Hemos vivido veinte años de diversificación como uno de los ejes promovidos por el Banco Mundial, la primera diversificación propuesta era distinguir oferta pública de privada, la educación vocacional o para el trabajo, la terciaria o potsecundaria en oposición a la universitaria. No creo que esté mal que haya opciones pero si está mal si existen sectores condenados a opciones menores y no pueden decidir ir a la universidad.

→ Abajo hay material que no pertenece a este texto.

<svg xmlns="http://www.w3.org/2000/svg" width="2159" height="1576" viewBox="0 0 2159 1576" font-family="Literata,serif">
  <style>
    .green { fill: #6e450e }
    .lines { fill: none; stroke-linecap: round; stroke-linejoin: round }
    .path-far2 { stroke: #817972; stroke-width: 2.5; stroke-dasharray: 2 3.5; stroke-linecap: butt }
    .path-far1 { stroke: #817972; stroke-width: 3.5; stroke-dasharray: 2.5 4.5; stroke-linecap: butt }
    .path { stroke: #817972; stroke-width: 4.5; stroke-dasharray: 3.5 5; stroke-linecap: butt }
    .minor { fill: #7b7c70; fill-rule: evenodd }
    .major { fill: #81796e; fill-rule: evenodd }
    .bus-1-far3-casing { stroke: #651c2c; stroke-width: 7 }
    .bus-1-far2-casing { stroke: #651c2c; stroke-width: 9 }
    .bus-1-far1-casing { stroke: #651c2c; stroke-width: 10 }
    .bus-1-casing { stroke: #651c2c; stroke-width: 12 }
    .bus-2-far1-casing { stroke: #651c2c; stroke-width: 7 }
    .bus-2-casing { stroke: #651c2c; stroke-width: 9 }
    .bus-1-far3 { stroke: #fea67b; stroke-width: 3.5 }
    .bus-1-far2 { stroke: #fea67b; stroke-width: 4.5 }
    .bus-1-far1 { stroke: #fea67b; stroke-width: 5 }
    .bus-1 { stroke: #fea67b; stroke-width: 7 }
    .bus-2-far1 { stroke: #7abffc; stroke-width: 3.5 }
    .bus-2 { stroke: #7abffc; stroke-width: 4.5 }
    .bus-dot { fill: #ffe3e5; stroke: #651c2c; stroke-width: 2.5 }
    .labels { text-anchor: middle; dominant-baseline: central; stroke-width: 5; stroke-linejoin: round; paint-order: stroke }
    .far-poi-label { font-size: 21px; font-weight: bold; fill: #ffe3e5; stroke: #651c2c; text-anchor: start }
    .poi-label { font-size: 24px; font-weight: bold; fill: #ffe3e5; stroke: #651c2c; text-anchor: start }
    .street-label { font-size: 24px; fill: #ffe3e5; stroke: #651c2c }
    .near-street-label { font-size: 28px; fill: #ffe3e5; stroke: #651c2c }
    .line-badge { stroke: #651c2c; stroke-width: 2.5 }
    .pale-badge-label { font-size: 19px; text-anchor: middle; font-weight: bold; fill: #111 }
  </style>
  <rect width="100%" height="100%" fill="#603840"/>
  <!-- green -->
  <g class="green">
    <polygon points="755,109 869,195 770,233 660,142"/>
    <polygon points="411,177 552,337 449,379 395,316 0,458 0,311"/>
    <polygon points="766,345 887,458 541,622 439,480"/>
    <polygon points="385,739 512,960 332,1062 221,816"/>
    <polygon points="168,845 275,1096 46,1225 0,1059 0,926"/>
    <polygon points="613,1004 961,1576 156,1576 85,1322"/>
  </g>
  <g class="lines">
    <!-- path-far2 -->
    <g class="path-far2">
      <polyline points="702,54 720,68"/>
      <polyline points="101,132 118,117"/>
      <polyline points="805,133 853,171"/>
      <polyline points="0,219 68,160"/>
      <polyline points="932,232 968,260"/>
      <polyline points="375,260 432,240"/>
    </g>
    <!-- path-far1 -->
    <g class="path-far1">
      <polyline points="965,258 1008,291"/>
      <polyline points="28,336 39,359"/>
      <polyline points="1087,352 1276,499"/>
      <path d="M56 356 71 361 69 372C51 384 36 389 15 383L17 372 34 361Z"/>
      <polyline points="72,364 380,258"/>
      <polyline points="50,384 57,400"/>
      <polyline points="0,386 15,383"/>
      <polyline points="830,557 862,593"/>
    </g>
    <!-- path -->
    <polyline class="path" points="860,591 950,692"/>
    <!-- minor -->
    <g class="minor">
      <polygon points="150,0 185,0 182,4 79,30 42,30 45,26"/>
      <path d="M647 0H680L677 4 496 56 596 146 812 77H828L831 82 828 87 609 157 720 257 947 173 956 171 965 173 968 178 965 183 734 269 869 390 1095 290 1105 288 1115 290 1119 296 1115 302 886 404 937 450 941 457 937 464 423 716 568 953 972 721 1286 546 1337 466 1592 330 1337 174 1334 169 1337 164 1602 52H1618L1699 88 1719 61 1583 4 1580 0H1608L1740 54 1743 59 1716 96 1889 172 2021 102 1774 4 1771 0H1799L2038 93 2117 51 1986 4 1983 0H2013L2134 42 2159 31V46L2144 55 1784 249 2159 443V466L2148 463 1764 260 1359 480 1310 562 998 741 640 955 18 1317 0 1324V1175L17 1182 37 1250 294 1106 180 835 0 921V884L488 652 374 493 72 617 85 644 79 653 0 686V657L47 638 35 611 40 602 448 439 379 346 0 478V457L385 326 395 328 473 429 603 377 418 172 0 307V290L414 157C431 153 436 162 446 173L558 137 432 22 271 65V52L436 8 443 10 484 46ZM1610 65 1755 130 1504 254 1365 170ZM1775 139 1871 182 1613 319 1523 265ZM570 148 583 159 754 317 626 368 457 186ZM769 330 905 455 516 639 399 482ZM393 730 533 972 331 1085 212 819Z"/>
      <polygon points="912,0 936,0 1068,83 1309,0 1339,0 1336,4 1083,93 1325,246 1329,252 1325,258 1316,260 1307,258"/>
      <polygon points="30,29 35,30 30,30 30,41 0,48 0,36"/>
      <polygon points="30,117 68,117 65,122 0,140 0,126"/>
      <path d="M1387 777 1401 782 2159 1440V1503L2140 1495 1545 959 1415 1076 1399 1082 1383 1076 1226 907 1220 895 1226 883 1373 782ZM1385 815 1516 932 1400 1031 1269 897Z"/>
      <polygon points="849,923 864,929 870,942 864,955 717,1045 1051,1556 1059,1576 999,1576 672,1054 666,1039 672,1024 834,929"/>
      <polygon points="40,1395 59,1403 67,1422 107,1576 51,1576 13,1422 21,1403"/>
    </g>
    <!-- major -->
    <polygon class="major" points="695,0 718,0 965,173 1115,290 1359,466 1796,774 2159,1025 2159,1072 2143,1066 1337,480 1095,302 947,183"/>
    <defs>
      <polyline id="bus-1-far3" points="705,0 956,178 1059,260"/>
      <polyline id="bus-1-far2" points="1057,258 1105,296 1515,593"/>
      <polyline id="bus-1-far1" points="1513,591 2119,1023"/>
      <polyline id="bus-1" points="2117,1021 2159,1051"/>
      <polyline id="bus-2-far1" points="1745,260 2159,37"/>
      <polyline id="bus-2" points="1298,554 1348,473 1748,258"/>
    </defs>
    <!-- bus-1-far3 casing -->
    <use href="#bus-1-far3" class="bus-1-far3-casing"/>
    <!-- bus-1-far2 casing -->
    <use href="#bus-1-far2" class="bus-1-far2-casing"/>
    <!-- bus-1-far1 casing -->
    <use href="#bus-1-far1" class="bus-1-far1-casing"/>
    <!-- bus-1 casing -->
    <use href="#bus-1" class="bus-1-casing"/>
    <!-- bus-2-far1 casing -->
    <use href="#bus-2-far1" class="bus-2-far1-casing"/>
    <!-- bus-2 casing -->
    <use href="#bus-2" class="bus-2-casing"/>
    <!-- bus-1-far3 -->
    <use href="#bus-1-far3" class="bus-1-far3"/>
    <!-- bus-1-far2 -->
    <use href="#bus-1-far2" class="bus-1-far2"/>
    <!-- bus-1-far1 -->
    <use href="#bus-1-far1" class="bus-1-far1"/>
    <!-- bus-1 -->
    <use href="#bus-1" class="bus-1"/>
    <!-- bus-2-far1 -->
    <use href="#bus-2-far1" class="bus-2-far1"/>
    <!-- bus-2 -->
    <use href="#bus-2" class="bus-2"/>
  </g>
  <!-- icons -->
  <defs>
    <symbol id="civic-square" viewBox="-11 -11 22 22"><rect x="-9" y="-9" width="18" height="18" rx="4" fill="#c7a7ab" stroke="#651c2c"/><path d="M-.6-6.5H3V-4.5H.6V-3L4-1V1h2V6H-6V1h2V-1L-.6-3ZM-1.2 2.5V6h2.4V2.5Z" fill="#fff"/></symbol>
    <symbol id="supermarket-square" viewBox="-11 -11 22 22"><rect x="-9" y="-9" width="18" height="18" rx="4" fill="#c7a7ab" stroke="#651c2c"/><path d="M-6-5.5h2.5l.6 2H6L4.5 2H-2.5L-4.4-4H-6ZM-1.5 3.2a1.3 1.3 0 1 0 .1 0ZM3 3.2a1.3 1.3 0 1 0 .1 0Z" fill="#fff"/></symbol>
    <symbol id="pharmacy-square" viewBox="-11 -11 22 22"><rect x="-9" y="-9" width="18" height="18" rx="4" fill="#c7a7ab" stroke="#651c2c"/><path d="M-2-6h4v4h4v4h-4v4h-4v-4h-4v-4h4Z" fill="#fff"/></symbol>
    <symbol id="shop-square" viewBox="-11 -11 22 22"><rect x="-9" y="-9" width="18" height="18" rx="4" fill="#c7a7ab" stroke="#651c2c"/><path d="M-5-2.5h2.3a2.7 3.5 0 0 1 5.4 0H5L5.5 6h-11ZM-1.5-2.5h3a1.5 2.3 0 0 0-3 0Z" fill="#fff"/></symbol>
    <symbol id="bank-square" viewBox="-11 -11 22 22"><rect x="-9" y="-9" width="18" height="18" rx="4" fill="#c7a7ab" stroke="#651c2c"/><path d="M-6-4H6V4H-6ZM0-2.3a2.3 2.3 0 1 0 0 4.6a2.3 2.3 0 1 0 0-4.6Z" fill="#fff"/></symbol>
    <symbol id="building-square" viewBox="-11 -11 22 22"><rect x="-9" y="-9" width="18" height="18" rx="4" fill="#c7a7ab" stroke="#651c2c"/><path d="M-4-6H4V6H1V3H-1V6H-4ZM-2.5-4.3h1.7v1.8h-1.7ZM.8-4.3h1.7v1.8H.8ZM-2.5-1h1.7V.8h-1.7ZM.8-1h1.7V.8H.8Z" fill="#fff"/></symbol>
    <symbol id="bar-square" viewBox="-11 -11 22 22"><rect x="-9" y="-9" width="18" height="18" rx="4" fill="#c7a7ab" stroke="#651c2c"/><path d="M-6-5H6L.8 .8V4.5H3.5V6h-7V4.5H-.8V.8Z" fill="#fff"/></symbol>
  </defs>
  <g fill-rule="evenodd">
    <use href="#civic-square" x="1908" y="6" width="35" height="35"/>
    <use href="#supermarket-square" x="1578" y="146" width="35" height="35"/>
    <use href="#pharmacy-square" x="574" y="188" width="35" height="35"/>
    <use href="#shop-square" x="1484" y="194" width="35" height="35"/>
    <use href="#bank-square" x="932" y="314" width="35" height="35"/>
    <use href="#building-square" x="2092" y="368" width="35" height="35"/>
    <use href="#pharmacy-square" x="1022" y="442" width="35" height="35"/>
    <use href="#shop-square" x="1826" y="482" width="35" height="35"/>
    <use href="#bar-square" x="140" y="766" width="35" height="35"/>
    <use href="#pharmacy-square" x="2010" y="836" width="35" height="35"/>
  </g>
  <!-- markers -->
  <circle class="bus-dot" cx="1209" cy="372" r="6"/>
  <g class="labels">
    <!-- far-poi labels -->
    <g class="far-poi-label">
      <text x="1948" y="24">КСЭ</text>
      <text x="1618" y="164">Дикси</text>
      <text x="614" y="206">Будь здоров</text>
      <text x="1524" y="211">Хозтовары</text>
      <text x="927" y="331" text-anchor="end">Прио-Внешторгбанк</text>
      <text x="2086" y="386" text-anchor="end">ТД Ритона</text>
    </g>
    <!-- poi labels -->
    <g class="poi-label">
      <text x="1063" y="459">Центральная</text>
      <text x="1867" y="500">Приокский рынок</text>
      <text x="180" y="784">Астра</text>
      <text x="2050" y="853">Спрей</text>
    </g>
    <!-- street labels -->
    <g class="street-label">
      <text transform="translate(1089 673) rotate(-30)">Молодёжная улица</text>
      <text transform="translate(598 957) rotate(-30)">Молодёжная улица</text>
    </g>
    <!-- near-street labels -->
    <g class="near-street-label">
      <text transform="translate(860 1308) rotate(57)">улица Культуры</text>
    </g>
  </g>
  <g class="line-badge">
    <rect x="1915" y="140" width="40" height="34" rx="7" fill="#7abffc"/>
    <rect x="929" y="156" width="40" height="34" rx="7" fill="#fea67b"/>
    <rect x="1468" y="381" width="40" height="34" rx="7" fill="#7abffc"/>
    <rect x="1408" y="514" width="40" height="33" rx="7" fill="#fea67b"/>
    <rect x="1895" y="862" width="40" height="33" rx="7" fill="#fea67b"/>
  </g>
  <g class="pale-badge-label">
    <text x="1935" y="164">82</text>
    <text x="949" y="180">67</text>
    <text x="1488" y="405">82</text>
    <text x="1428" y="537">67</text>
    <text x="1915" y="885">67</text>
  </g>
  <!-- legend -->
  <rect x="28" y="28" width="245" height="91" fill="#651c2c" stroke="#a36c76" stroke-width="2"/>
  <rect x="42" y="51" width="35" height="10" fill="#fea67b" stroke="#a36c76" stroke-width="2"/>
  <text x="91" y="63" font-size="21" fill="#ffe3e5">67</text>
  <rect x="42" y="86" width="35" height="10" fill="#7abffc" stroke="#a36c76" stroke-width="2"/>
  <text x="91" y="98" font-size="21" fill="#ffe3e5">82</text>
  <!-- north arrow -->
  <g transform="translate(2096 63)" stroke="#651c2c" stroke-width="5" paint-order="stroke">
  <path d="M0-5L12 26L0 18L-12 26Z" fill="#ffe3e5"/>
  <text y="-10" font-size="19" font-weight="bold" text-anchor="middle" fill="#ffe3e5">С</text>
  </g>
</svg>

Imanol Ordorika es un especialista reconocido internacionalmente en el campo de la educación superior. Activista político y académico mexicano, saltó al conocimiento público a partir de su actividad como organizador y dirigente del Consejo Estudiantil Universitario de la UNAM durante la célebre huelga de 1987. Ha sido uno de los fundadores y líder del Partido de la Revolución Democrática (PRD) hasta 2001. Actualmente es director del área de Evaluación Institucional de la UNAM, desempeñándose como profesor de ciencias sociales y educación en distintas universidades del mundo. Es licenciado en física de la UNAM y magíster y doctor de la Universidad de Stanford en Estados Unidos.
* Esta nota fue publicada originalmente en la página web del Centro de Investigaciones de la FFyH.